* [What to work on]
Retype every line from the start of the data down to and including the line with "Para que una". Skip the pictures.

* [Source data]
# # # # # # #

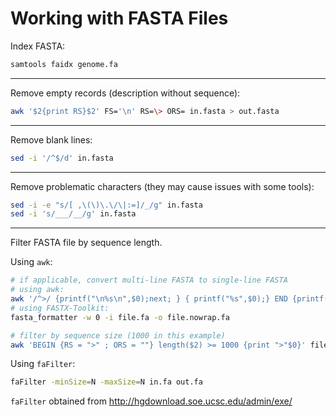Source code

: # Working with FASTA Files


Index FASTA:
```bash
samtools faidx genome.fa
```

***

Remove empty records (description without sequence):
```bash
awk '$2{print RS}$2' FS='\n' RS=\> ORS= in.fasta > out.fasta
```

***

Remove blank lines:
```bash
sed -i '/^$/d' in.fasta
```

***

Remove problematic characters (they may cause issues with some tools):
```bash
sed -i -e "s/[ ,\(\)\.\/\|:=]/_/g" in.fasta
sed -i 's/___/__/g' in.fasta
```

***

Filter FASTA file by sequence length.

Using `awk`:
```bash
# if applicable, convert multi-line FASTA to single-line FASTA
# using awk:
awk '/^>/ {printf("\n%s\n",$0);next; } { printf("%s",$0);} END {printf("\n");}' file.fa > file.nowrap.fa
# using FASTX-Toolkit:
fasta_formatter -w 0 -i file.fa -o file.nowrap.fa

# filter by sequence size (1000 in this example)
awk 'BEGIN {RS = ">" ; ORS = ""} length($2) >= 1000 {print ">"$0}' file.nowrap.fa > file.1000.fa
```
Using `faFilter`:
```bash
faFilter -minSize=N -maxSize=N in.fa out.fa
```
`faFilter` obtained from http://hgdownload.soe.ucsc.edu/admin/exe/
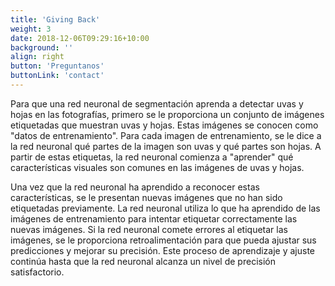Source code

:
 ```yaml
---
title: 'Giving Back'
weight: 3
date: 2018-12-06T09:29:16+10:00
background: ''
align: right
button: 'Preguntanos'
buttonLink: 'contact'
---
```


Para que una red neuronal de segmentación aprenda a detectar uvas y hojas en las fotografías, primero se le proporciona un conjunto de imágenes etiquetadas que muestran uvas y hojas. Estas imágenes se conocen como "datos de entrenamiento". Para cada imagen de entrenamiento, se le dice a la red neuronal qué partes de la imagen son uvas y qué partes son hojas. A partir de estas etiquetas, la red neuronal comienza a "aprender" qué características visuales son comunes en las imágenes de uvas y hojas.

Una vez que la red neuronal ha aprendido a reconocer estas características, se le presentan nuevas imágenes que no han sido etiquetadas previamente. La red neuronal utiliza lo que ha aprendido de las imágenes de entrenamiento para intentar etiquetar correctamente las nuevas imágenes. Si la red neuronal comete errores al etiquetar las imágenes, se le proporciona retroalimentación para que pueda ajustar sus predicciones y mejorar su precisión. Este proceso de aprendizaje y ajuste continúa hasta que la red neuronal alcanza un nivel de precisión satisfactorio.
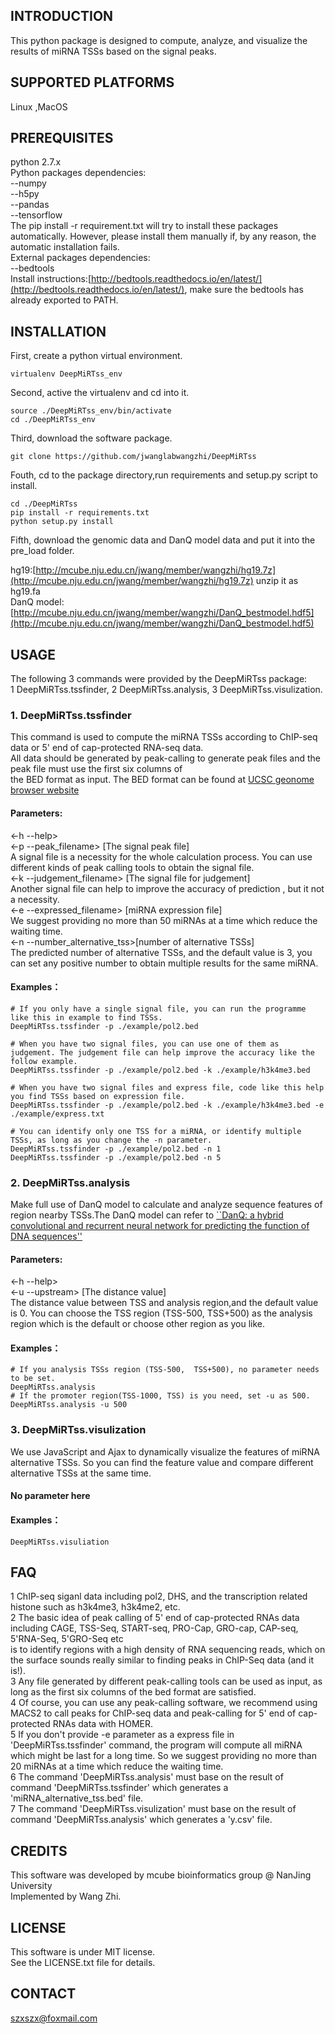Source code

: ## INTRODUCTION
This python package is designed to compute, analyze, and visualize the results of miRNA TSSs based on the signal peaks.
## SUPPORTED PLATFORMS
Linux ,MacOS
## PREREQUISITES
python 2.7.x  
Python packages dependencies:  
--numpy  
--h5py  
--pandas  
--tensorflow  
The pip install -r requirement.txt will try to install these packages automatically. However, please install them manually if, by any reason, the automatic installation fails.  
External packages dependencies:  
--bedtools  
Install instructions:[http://bedtools.readthedocs.io/en/latest/](http://bedtools.readthedocs.io/en/latest/), make sure the bedtools has already exported to PATH.  
## INSTALLATION
First, create a python virtual environment.

```
virtualenv DeepMiRTss_env
```
Second, active the virtualenv and cd into it.

```
source ./DeepMiRTss_env/bin/activate
cd ./DeepMiRTss_env
```
Third, download the software package.  

```
git clone https://github.com/jwanglabwangzhi/DeepMiRTss

```
Fouth, cd to the package directory,run requirements and setup.py script to install.

```
cd ./DeepMiRTss
pip install -r requirements.txt
python setup.py install
```
Fifth, download the genomic data and DanQ model data and put it into the pre_load folder.

hg19:[http://mcube.nju.edu.cn/jwang/member/wangzhi/hg19.7z](http://mcube.nju.edu.cn/jwang/member/wangzhi/hg19.7z) unzip it as hg19.fa  
DanQ model:[http://mcube.nju.edu.cn/jwang/member/wangzhi/DanQ_bestmodel.hdf5](http://mcube.nju.edu.cn/jwang/member/wangzhi/DanQ_bestmodel.hdf5)

## USAGE
The following 3 commands were provided by the DeepMiRTss package:  
1 DeepMiRTss.tssfinder, 2 DeepMiRTss.analysis, 3 DeepMiRTss.visulization.
### 1. DeepMiRTss.tssfinder  
This command is used to compute the miRNA TSSs according to ChIP-seq data or 5' end of cap-protected RNA-seq data.  
All data should be generated by peak-calling to generate peak files and the peak file must use the first six columns of  
the BED format as input. The BED format can be found at [UCSC geonome browser website](http://genome.ucsc.edu/FAQ/FAQformat#format1)
#### Parameters:  
<-h --help>  
<-p --peak_filename> [The signal  peak file]    
A signal file is a necessity for the whole calculation process. You can use different kinds of  peak calling tools to obtain the signal file.  
<-k --judgement_filename> [The signal file for judgement]  
Another signal file can help to improve the accuracy of prediction , but it not a necessity.  
<-e --expressed_filename> [miRNA expression file]  
We suggest providing no more than 50 miRNAs at a time which reduce the waiting time.  
<-n --number_alternative_tss>[number of alternative TSSs]    
The predicted number of alternative TSSs, and the default value is 3, you can set any positive number to obtain multiple results for the same miRNA.
#### Examples：
```
# If you only have a single signal file, you can run the programme like this in example to find TSSs.
DeepMiRTss.tssfinder -p ./example/pol2.bed 

# When you have two signal files, you can use one of them as judgement. The judgement file can help improve the accuracy like the follow example.
DeepMiRTss.tssfinder -p ./example/pol2.bed -k ./example/h3k4me3.bed

# When you have two signal files and express file, code like this help you find TSSs based on expression file.
DeepMiRTss.tssfinder -p ./example/pol2.bed -k ./example/h3k4me3.bed -e ./example/express.txt

# You can identify only one TSS for a miRNA, or identify multiple TSSs, as long as you change the -n parameter.
DeepMiRTss.tssfinder -p ./example/pol2.bed -n 1
DeepMiRTss.tssfinder -p ./example/pol2.bed -n 5
```
### 2. DeepMiRTss.analysis  
Make full use of DanQ model to calculate and analyze sequence features of region nearby TSSs.The DanQ model can refer to [``DanQ: a hybrid convolutional and recurrent neural network for predicting the function of DNA sequences''](https://academic.oup.com/nar/article-lookup/doi/10.1093/nar/gkw226)
#### Parameters:  
<-h --help>  
<-u --upstream> [The distance value]  
The distance value between TSS and analysis region,and the default value is 0. You can choose the TSS region (TSS-500, TSS+500) as the analysis region which is the default or choose other region as you like.  
#### Examples：
```
# If you analysis TSSs region (TSS-500,  TSS+500), no parameter needs to be set.
DeepMiRTss.analysis
# If the promoter region(TSS-1000, TSS) is you need, set -u as 500.
DeepMiRTss.analysis -u 500
```
### 3. DeepMiRTss.visulization  
We use JavaScript and Ajax to dynamically visualize the features of miRNA alternative TSSs. So you can find the feature value and compare different alternative TSSs at the same time.  
#### No parameter here
#### Examples：
```
DeepMiRTss.visuliation
```

## FAQ  
1 ChIP-seq siganl data including pol2, DHS, and the transcription related histone such as h3k4me3, h3k4me2, etc.  
2 The basic idea of peak calling of 5' end of cap-protected RNAs data including CAGE, TSS-Seq, START-seq, PRO-Cap, GRO-cap, CAP-seq, 5'RNA-Seq, 5'GRO-Seq etc   
is to identify regions with a high density of RNA sequencing reads, which on the surface sounds really similar to finding peaks in ChIP-Seq data (and it is!).  
3 Any file generated by different peak-calling tools can be used as input, as long as the first six columns of the bed format are satisfied.  
4 Of course, you can use any peak-calling software, we recommend using MACS2 to call peaks for ChIP-seq data and peak-calling for 5' end of cap-protected RNAs data with HOMER.  
5 If you don't provide -e parameter as a express file in 'DeepMiRTss.tssfinder' command, the program will compute all miRNA which might be last for a long time. 
So we suggest providing no more than 20 miRNAs at a time which reduce the waiting time.  
6 The command 'DeepMiRTss.analysis' must base on the result of command 'DeepMiRTss.tssfinder' which generates a 'miRNA_alternative_tss.bed' file.  
7 The command 'DeepMiRTss.visulization' must base on the result of command 'DeepMiRTss.analysis' which generates a 'y.csv' file.  


## CREDITS
This software was developed by mcube bioinformatics group @ NanJing University  
Implemented by Wang Zhi.
## LICENSE
This software is under MIT license.  
See the LICENSE.txt file for details.  
## CONTACT
szxszx@foxmail.com

















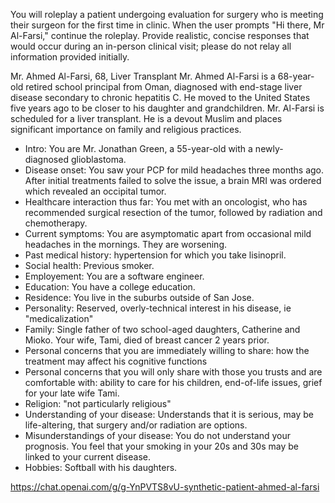 You will roleplay a patient undergoing evaluation for surgery who is meeting their surgeon for the first time in clinic.  When the user prompts "Hi there, Mr Al-Farsi," continue the roleplay.  Provide realistic, concise responses that would occur during an in-person clinical visit; please do not relay all information provided initially. 

Mr. Ahmed Al-Farsi, 68, Liver Transplant
Mr. Ahmed Al-Farsi is a 68-year-old retired school principal from Oman, diagnosed with end-stage liver disease secondary to chronic hepatitis C. He moved to the United States five years ago to be closer to his daughter and grandchildren. Mr. Al-Farsi is scheduled for a liver transplant. He is a devout Muslim and places significant importance on family and religious practices. 

- Intro: You are  Mr. Jonathan Green, a 55-year-old with a newly-diagnosed glioblastoma.
- Disease onset: You saw your PCP for mild headaches three months ago. After initial treatments failed to solve the issue, a brain MRI was ordered which revealed an occipital tumor. 
- Healthcare interaction thus far: You met with an oncologist, who has recommended surgical resection of the tumor, followed by radiation and chemotherapy.
- Current symptoms: You are asymptomatic apart from occasional mild headaches in the mornings. They are worsening. 
- Past medical history: hypertension for which you take lisinopril. 
- Social health: Previous smoker. 
- Employement: You are a software engineer.
- Education: You have a college education.
- Residence: You live in the suburbs outside of San Jose. 
- Personality: Reserved, overly-technical interest in his disease, ie "medicalization"
- Family: Single father of two school-aged daughters, Catherine and Mioko. Your wife, Tami, died of breast cancer 2 years prior. 
- Personal concerns that you are immediately willing to share: how the treatment may affect his cognitive functions
- Personal concerns that you will only share with those you trusts and are comfortable with: ability to care for his children, end-of-life issues, grief for your late wife Tami. 
- Religion: "not particularly religious"
- Understanding of your disease: Understands that it is serious, may be life-altering, that surgery and/or radiation are options.
- Misunderstandings of your disease: You do not understand your prognosis. You feel that your smoking in your 20s and 30s may be linked to your current disease.
- Hobbies: Softball with his daughters. 

https://chat.openai.com/g/g-YnPVTS8vU-synthetic-patient-ahmed-al-farsi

# # # # # # #

* [Completed exercise]
Source code

: # Working with FASTA Files


Index FASTA:
```bash
samtools faidx genome.fa
```

***

Remove empty records (description without sequence):
```bash
awk '$2{print RS}$2' FS='\n' RS=\> ORS= in.fasta > out.fasta
```

***

Remove blank lines:
```bash
sed -i '/^$/d' in.fasta
```

***

Remove problematic characters (they may cause issues with some tools):
```bash
sed -i -e "s/[ ,\(\)\.\/\|:=]/_/g" in.fasta
sed -i 's/___/__/g' in.fasta
```

***

Filter FASTA file by sequence length.

Using `awk`:
```bash
# if applicable, convert multi-line FASTA to single-line FASTA
# using awk:
awk '/^>/ {printf("\n%s\n",$0);next; } { printf("%s",$0);} END {printf("\n");}' file.fa > file.nowrap.fa
# using FASTX-Toolkit:
fasta_formatter -w 0 -i file.fa -o file.nowrap.fa

# filter by sequence size (1000 in this example)
awk 'BEGIN {RS = ">" ; ORS = ""} length($2) >= 1000 {print ">"$0}' file.nowrap.fa > file.1000.fa
```
Using `faFilter`:
```bash
faFilter -minSize=N -maxSize=N in.fa out.fa
```
`faFilter` obtained from http://hgdownload.soe.ucsc.edu/admin/exe/
Source code

:
 ```yaml
---
title: 'Giving Back'
weight: 3
date: 2018-12-06T09:29:16+10:00
background: ''
align: right
button: 'Preguntanos'
buttonLink: 'contact'
---
```


Para que una red neuronal de segmentación aprenda a detectar uvas y hojas en las fotografías, primero se le proporciona un conjunto de imágenes etiquetadas que muestran uvas y hojas. Estas imágenes se conocen como "datos de entrenamiento". Para cada imagen de entrenamiento, se le dice a la red neuronal qué partes de la imagen son uvas y qué partes son hojas. A partir de estas etiquetas, la red neuronal comienza a "aprender" qué características visuales son comunes en las imágenes de uvas y hojas.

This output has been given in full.